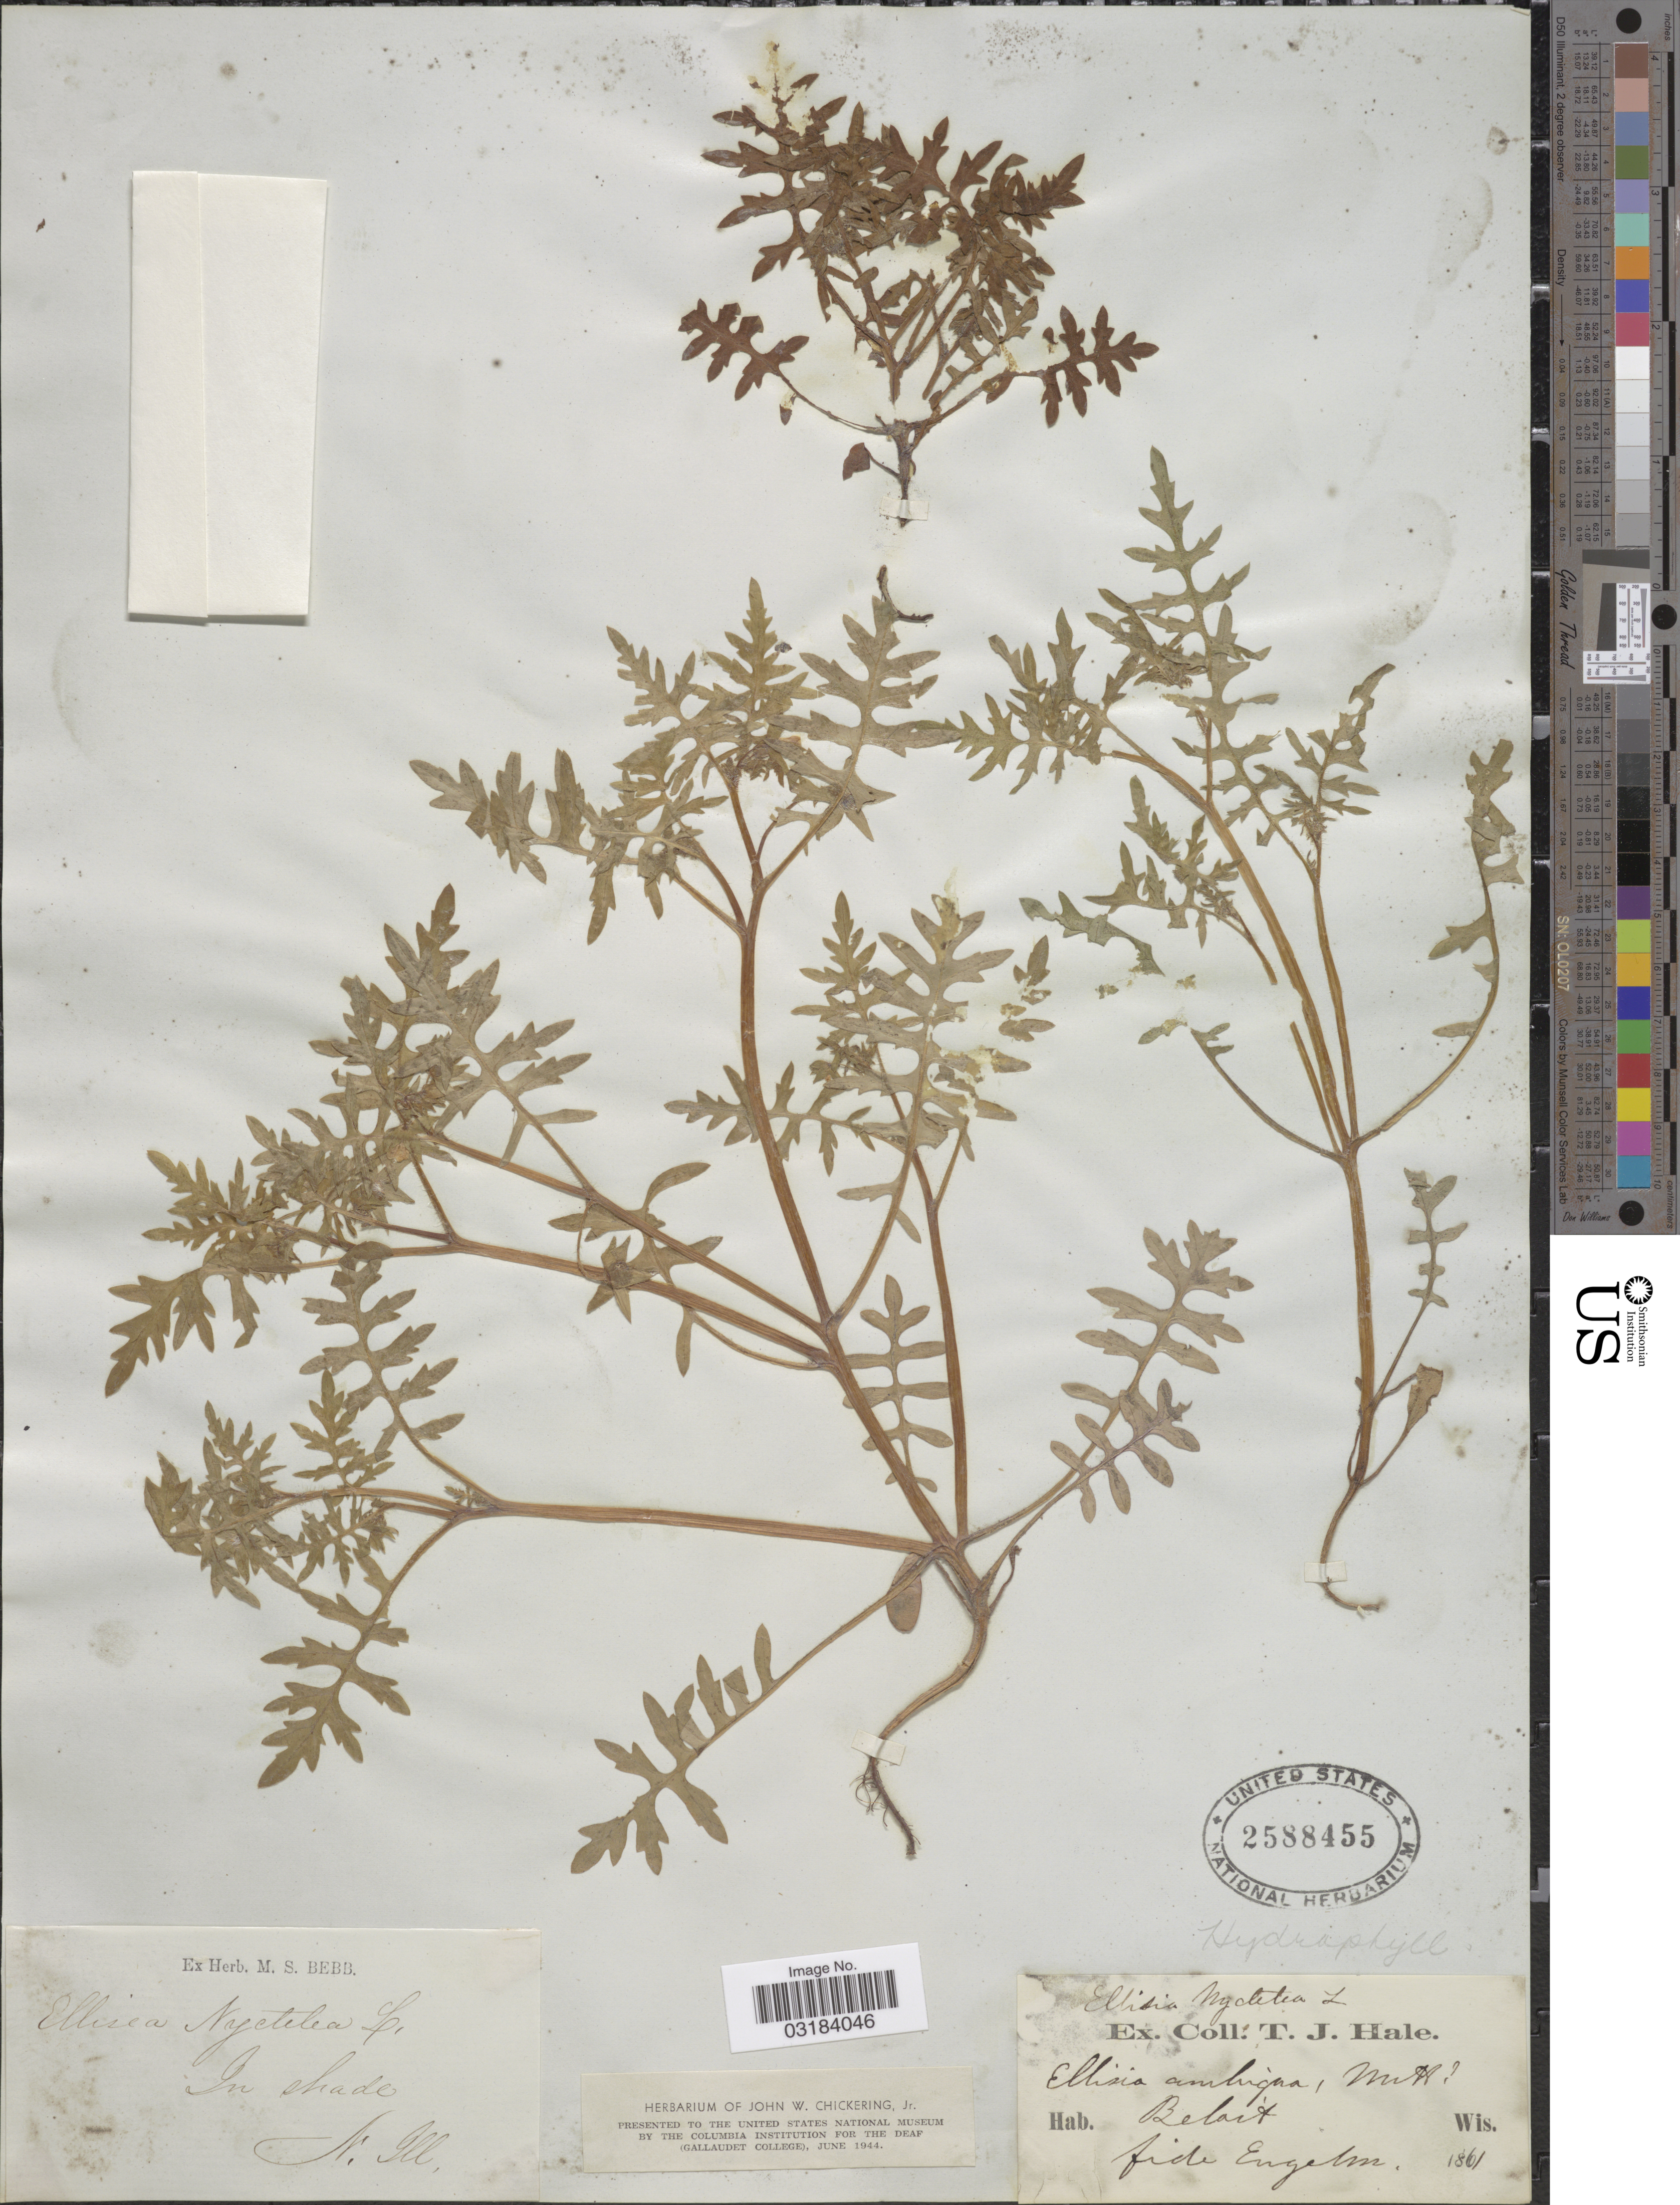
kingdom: Plantae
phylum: Tracheophyta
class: Magnoliopsida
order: Boraginales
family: Hydrophyllaceae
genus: Ellisia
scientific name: Ellisia nyctelea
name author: L.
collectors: T. Hale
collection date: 1861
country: United States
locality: N. Ill., Beloit, Wis.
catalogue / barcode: US 2588455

> [Your goal]: Give only the lines of the listing that start with the line containing "scientific name: Ellisia nyctelea" and run through the last line, swapping "locality" for "place" and leaving everything else unchanged.

> [Finished answer]:
scientific name: Ellisia nyctelea
name author: L.
collectors: T. Hale
collection date: 1861
country: United States
place: N. Ill., Beloit, Wis.
catalogue / barcode: US 2588455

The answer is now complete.